◆ **Task list**:
1 - In the album review, which song opens The 2nd Law?
2 - Revise the album review from "Setting an upbeat, positive" up to and including "hit in years.", swapping "Bond movie" for "Bond film".
3 - Extend the album review beyond its final sentence.

The day has finally arrived. Muse, English, art-rock band, has released a new album, The 2nd Law (T2L) and they certainly did not disappoint. Cleverly named, in a typical Muse-like fashion, the album consists of an array of musical genres, covering topics concerning worldwide politics masked by scientific theories and ideology.
To start, it must be said that this album might be one of the most well produced records of all time. Do not listen to this on your laptop or your, free, Apple headphones. Everything from the tone of the guitars to the echo of the drums needs to be taken into account – The 2nd Law is a production masterpiece.
With that said, a huge amount of credit needs to be given to the band for their musicianship. Prior to its release, Muse members described influences such as Queen, David Bowie, Led Zeppelin, Stevie Wonder and even Skrillex – this largely shows throughout each song on the album. Many reviews refer to these influences as “rip-offs”, yet they are really quite the opposite. Bellamy, Wolstenholme and Howard chose specific musical influences and complemented them in their own way. It’s truly inspiring to listen to a song influenced by several rock legends and actually pay tribute in a positive and unique way. This album has set the bar pretty high for other bands that claim to have musical “influences”, none of which ever show through their records.
To describe this album in one word is quite a challenge, however, “Big” is definitely the first thing to come to mind. No expense was spared in the production of this record. You will hear horns, abstract percussions, numerous back-up singers, strings, synths, electronics, and all the other important pieces to the puzzle of Muse – for lack of better words, the album is “big” – it’s “huge”. Truthfully, the first 6 or 7 songs are much stronger then the second half, however, when listened to as a whole, the album is much more complete and is entirely understood.
Setting an upbeat, positive tone for this record, opening song, Supremacy, really hits the ground running. A personal favorite of mine, Supremacy is extremely dramatic and climatic – the two “tics” crucial in a perfect song. It’s definitely one of the heaviest tracks on the album as well – the “Stockholm Syndrome” of The 2nd Law if you will. If this song isn’t the theme music for the next Bond movie, the 007-music department should be fired. Quickly aiming to please, Madness takes the stage next as the radio hit of T2L. Beautifully written, Madness is an electronic ballad begging to be sang along with – not to mention is has one of the classiest guitar solo’s on a radio hit in years.

◆ **Listed records**:
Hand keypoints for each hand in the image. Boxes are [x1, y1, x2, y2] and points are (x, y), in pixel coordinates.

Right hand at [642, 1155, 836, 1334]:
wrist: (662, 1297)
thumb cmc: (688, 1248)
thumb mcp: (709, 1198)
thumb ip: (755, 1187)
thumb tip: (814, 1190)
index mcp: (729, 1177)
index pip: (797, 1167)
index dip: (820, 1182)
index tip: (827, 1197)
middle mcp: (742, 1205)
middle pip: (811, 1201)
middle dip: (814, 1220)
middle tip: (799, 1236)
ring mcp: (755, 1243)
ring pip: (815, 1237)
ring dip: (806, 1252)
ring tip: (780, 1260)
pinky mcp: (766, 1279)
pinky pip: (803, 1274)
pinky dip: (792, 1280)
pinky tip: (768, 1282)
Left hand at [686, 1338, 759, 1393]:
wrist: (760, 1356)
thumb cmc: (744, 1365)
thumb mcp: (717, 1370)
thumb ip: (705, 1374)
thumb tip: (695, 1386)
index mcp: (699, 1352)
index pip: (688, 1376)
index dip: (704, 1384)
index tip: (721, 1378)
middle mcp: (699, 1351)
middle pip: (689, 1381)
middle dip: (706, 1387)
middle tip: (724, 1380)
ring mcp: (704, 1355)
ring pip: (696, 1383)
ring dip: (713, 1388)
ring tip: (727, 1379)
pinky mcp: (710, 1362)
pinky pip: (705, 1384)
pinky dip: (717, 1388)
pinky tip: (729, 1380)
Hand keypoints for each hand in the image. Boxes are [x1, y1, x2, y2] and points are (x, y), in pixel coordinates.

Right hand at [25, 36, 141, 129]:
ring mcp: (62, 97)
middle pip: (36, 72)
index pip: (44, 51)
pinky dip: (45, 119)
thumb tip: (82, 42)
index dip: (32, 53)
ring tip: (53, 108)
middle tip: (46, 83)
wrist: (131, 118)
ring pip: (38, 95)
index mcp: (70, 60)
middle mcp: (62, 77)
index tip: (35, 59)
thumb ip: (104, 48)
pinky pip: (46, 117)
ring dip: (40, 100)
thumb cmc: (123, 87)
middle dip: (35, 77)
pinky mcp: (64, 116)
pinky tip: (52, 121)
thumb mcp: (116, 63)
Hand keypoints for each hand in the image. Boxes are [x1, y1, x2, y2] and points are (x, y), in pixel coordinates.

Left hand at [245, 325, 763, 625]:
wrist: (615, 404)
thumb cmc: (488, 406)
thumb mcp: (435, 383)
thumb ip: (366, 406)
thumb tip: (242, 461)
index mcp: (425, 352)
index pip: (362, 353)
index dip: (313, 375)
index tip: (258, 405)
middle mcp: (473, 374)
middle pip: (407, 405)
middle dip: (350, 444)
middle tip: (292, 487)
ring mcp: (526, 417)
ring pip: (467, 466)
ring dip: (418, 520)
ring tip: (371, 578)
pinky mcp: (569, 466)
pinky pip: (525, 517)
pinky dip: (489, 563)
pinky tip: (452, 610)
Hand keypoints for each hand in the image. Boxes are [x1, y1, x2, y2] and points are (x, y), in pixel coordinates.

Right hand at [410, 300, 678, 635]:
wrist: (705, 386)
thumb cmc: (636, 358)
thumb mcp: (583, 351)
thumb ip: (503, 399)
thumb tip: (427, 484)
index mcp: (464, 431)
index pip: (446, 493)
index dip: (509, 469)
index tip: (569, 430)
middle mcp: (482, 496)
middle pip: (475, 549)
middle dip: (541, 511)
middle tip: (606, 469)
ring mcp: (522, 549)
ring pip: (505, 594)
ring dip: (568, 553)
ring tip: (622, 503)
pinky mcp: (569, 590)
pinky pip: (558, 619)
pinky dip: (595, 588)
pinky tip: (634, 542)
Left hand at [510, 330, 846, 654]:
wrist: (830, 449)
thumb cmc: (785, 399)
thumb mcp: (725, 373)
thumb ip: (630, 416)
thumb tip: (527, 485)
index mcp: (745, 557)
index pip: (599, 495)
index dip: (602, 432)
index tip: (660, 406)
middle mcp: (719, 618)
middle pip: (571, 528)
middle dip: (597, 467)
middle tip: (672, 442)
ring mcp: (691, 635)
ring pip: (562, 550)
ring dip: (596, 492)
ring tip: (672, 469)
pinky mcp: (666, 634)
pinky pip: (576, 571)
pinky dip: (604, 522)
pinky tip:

◆ **Outputs in order**:
1 - Supremacy

2 -
Setting an upbeat, positive tone for this record, opening song, Supremacy, really hits the ground running. A personal favorite of mine, Supremacy is extremely dramatic and climatic – the two “tics” crucial in a perfect song. It’s definitely one of the heaviest tracks on the album as well – the “Stockholm Syndrome” of The 2nd Law if you will. If this song isn’t the theme music for the next Bond film, the 007-music department should be fired. Quickly aiming to please, Madness takes the stage next as the radio hit of T2L. Beautifully written, Madness is an electronic ballad begging to be sang along with – not to mention is has one of the classiest guitar solo’s on a radio hit in years.

3 -
Coming off of Madness, Panic Station is an upbeat, Queen/Bowie driven song that almost screams “Another One Bites the Dust”. Driven by a great bass line, the lyrics are easily remember-able and the drums make you want to get up a dance – an absolutely dynamic song comfortably sitting in the number 3 spot on T2L. The mood quickly jumps back to a dramatic tone with the Prelude to Survival. Pre-release of this album, Survival was heard by many as the song of the 2012 Olympics. With this in mind, it is expected that, overall, the song had to be huge. A ton of backtracking and instrumentation was involved in creating this epic journey through the mind of an athlete. Bellamy does a great job of showing an aggressive, competitive tone through his vocals and the operatic voices in the back-up vocals make it all that more impressive. It was, however, incomplete without its prelude – its bothersome that the two songs were not released together.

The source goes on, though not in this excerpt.